While users and their file naming conventions never fail to make me smile, the situation gets even worse when clouds enter the picture. Suddenly, Joe has found what he thinks is a solution to all of his problems. He innocently uploads every one of his files to the web and deletes them from his computer. Little does he realize it, but F-Spot, Joe’s favorite application, has become useless. Joe can still do much of what he wants with Flickr, but that becomes exceedingly painful when he tries to drag and drop his pictures into the movie that he’s making. When it comes time for his opening words at Great Grandma Beth’s 100th birthday, Joe is dismayed to find that the restaurant doesn’t have a wifi network. Even if he had known ahead of time, Joe knows that there’s no way for him to download all 1,000 of his pictures of Grandma Beth onto his laptop.
Solutions
This is the challenge that we need to rise up and answer. Syncing has to be easy and complete, and it needs to work out of the box. The second that the user turns their computer on, all of their documents need to be displayed in from of them (even if they’re not actually present on the hard drive) and they should be openable with one click. If they need to be downloaded from a server, let the app worry about that and not the user. Just as importantly, if the documents only appear after the user bends over backwards and digs through five settings dialogs, then we’ve already lost.
Implementation
With regard to synchronization, Conduit is an important start but it’s not a complete solution in and of itself. When the user opens up F-Spot, they need to see all of their photos in front of them, and not just the ones on the computer. (Microsoft’s Live Essentials seems to be an early implementation of this.) Let the user choose which- if any- of their photo albums they’d like to sync to their computer. However, all of their and albums and their friends’ albums need to be available right in front of them. If they need to open up Conduit to make this happen, we’ve lost again.

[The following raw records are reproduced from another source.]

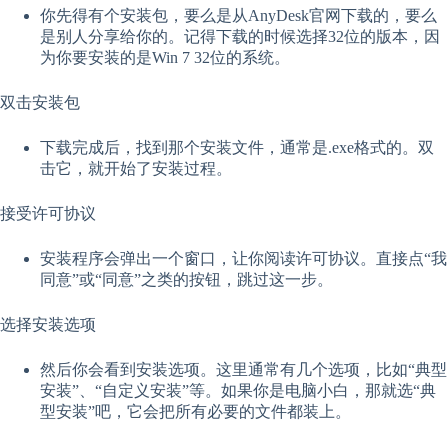
你先得有个安装包，要么是从AnyDesk官网下载的，要么
是别人分享给你的。记得下载的时候选择32位的版本，因
为你要安装的是Win 7 32位的系统。
双击安装包
下载完成后，找到那个安装文件，通常是.exe格式的。双
击它，就开始了安装过程。
接受许可协议
安装程序会弹出一个窗口，让你阅读许可协议。直接点“我
同意”或“同意”之类的按钮，跳过这一步。
选择安装选项
然后你会看到安装选项。这里通常有几个选项，比如“典型
安装”、“自定义安装”等。如果你是电脑小白，那就选“典
型安装”吧，它会把所有必要的文件都装上。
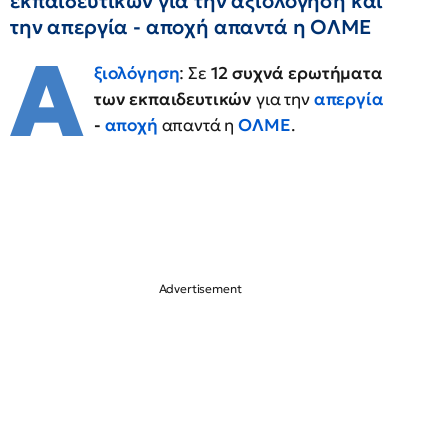
εκπαιδευτικών για την αξιολόγηση και
την απεργία - αποχή απαντά η ΟΛΜΕ
Α
ξιολόγηση
: Σε
12 συχνά ερωτήματα
των εκπαιδευτικών
για την
απεργία
-
αποχή
απαντά η
ΟΛΜΕ
.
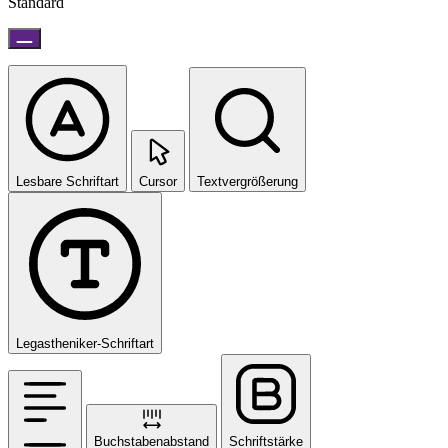
Standard
Lesbare Schriftart
Cursor
Textvergrößerung
Legastheniker-Schriftart
Buchstabenabstand
Schriftstärke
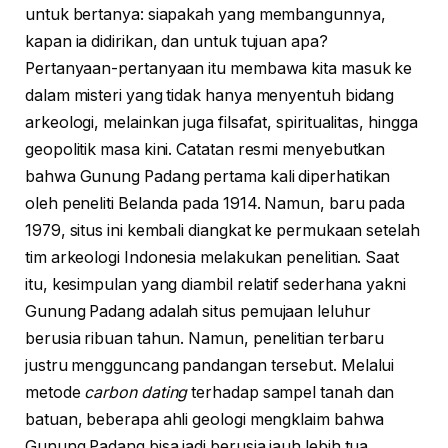
untuk bertanya: siapakah yang membangunnya,
kapan ia didirikan, dan untuk tujuan apa?
Pertanyaan-pertanyaan itu membawa kita masuk ke
dalam misteri yang tidak hanya menyentuh bidang
arkeologi, melainkan juga filsafat, spiritualitas, hingga
geopolitik masa kini. Catatan resmi menyebutkan
bahwa Gunung Padang pertama kali diperhatikan
oleh peneliti Belanda pada 1914. Namun, baru pada
1979, situs ini kembali diangkat ke permukaan setelah
tim arkeologi Indonesia melakukan penelitian. Saat
itu, kesimpulan yang diambil relatif sederhana yakni
Gunung Padang adalah situs pemujaan leluhur
berusia ribuan tahun. Namun, penelitian terbaru
justru mengguncang pandangan tersebut. Melalui
metode
carbon dating
terhadap sampel tanah dan
batuan, beberapa ahli geologi mengklaim bahwa
Gunung Padang bisa jadi berusia jauh lebih tua,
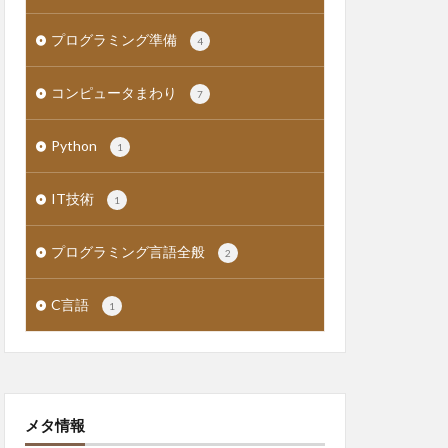
プログラミング準備
4
コンピュータまわり
7
Python
1
IT技術
1
プログラミング言語全般
2
C言語
1
メタ情報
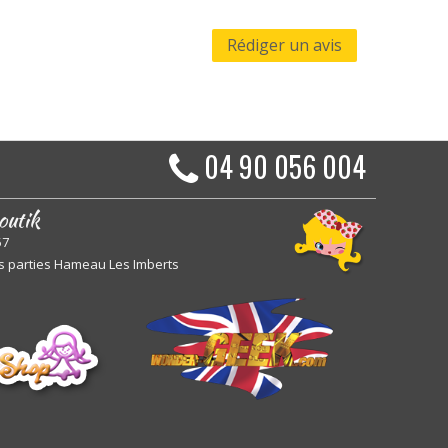
Rédiger un avis
04 90 056 004
outik
57
s parties Hameau Les Imberts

A lot of what’s mentioned above is already being implemented in a watered-down form on several other platforms. We need to embrace that and that and work with their standards when applicable. However, we can also do better. We need to- and can- provide an open solution that works everywhere. Just like users plug in cameras and the cameras work with every platform and every photo application, we can make their applications work with any online service that supports uploading photos. Our goal should be compatibility with all online services in order to create one open and intercompatible mesh of services. Which website is hosting the user’s photo should- and eventually will- become irrelevant. Instead of simply following in the footsteps of others, let’s lead with a clear vision. Now is the time to code, and not five years from now after everyone else has already done it.
If we deliver a GNOME 3.0 that fulfills the above requirements then we’ll have won a major victory. At the end of their day, people don’t use their computers because they like the eyecandy. People use their computers because they need to accomplish a job, and that job usually involves documents. This is what Dave Richard’s talk at the GNOME Hackfest was all about, and this is what’s going to create a buzz. A new panel, desktop widgets, and a composited desktop are all crucial if we want to compete with other platforms and keep our users. However, if we want to pull into the lead and actually win over new users then this is what we need to focus on. We need people to see a demo of GNOME 3.0 and say “Wow! I need that! Where can I get it?” If we create an experience that makes peoples’ lives easier- and not just shinier- to the point where they can’t remember how they even synced their files successfully beforehand (most likely they didn’t) then we’ve won. I know I wouldn’t settle for any less from the amazing people that form the GNOME Project, and I don’t intend to ask users to settle for less either.